E Howard Hunt | July 11, 2024 at 9:25 am

Does anybody teach at these F-ing joints?

It’s hard to follow. I was trying to figure out if there was a claim that Jews have any special privilege, and if not, what was the argument about.

    It is complicated – CUNY is getting hit on all sides. This was about a claim brought by their co-defendants, not the plaintiffs.

    The co-defendants said CUNY should have stopped the plaintiffs from calling them antisemites. It’s hard to understand because it makes no sense and they have nothing to back it up, like the judge said.

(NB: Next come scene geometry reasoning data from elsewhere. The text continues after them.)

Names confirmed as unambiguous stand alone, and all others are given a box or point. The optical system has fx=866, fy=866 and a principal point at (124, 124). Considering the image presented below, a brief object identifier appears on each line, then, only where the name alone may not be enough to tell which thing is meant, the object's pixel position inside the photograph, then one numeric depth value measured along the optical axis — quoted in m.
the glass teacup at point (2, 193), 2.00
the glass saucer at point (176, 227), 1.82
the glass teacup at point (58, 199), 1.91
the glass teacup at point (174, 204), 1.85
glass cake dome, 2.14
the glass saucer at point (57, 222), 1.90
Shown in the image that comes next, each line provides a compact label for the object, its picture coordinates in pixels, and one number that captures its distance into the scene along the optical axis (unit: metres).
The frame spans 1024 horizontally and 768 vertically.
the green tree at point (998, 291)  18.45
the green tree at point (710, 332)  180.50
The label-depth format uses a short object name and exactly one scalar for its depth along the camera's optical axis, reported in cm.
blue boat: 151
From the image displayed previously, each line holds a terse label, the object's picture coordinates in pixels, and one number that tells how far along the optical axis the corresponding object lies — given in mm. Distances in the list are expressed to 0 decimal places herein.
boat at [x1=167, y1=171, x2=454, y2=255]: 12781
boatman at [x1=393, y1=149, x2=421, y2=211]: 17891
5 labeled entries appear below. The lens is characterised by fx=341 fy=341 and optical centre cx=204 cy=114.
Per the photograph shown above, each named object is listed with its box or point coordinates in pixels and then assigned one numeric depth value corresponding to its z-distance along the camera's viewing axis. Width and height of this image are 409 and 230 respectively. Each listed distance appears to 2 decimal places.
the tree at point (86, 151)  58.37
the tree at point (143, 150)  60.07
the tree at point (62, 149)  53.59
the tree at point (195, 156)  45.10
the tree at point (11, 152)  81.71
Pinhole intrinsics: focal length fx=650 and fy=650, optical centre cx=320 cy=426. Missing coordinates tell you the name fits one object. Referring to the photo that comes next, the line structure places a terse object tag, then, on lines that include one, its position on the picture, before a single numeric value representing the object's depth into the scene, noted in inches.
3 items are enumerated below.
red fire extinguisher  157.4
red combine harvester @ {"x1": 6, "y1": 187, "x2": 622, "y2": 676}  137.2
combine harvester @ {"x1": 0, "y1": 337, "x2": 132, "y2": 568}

      stevewhitemd in reply to Jane Coleman. | July 11, 2024 at 11:25 am

      When one is being hit from all sides, the best defense is to do the right thing. You’ll still get hit but you’ll be able to hold your head high. CUNY should have shut down the discriminatory behavior against the Jewish faculty and students — while that would have enraged Drs. Wetzel and Perea, doing so would have spared it all the legal issues it has now and the repetitional hit it has suffered.

This looks like more blue vs. blue conflict. They will all have another chance to talk it over when they all meet at the election booths in November to vote for their favorite woke Dems.

destroycommunism | July 11, 2024 at 12:42 pm

look,,america is out of control which is the way the lefty needs us to be

whats it going to take to right this sinking ship!!!??